• **INPUT FOR THIS TASK**
+---+

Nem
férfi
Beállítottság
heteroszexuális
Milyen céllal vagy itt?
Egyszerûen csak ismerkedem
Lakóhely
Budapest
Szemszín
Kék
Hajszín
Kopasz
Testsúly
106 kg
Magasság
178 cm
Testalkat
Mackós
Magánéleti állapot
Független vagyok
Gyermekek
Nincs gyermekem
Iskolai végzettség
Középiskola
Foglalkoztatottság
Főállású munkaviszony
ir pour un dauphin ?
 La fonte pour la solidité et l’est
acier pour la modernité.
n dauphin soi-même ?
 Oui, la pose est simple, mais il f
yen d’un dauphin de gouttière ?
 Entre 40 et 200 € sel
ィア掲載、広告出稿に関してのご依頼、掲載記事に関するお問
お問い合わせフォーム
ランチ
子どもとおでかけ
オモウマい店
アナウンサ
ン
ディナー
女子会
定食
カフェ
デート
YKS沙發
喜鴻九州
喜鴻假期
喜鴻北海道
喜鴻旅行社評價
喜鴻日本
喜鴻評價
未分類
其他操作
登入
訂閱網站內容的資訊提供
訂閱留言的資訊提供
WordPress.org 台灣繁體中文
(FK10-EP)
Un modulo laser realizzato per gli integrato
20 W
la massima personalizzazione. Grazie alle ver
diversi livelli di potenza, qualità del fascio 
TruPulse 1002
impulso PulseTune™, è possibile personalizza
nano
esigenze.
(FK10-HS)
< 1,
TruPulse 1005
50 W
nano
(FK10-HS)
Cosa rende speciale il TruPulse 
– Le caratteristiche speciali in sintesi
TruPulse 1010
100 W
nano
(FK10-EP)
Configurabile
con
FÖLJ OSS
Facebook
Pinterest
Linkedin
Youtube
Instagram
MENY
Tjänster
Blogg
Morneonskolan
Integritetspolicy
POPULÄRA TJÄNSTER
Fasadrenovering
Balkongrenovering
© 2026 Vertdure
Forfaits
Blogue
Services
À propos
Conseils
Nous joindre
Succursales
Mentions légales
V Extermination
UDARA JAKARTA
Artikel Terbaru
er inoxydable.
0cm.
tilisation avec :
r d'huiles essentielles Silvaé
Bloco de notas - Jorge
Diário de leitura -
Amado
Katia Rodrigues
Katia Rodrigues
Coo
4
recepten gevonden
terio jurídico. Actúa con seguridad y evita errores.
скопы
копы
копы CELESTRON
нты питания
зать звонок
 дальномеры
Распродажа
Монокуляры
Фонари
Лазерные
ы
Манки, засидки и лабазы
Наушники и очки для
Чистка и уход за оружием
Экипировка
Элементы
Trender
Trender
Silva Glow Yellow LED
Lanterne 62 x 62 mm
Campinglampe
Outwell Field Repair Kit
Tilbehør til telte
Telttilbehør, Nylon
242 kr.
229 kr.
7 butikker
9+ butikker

+---+

• **DESCRIPTION OF THE TASK**
Go through the data above and return each line containing the string "TruPulse".

• **ANSWER BELOW**
TruPulse 1002
TruPulse 1005
Cosa rende speciale il TruPulse 
TruPulse 1010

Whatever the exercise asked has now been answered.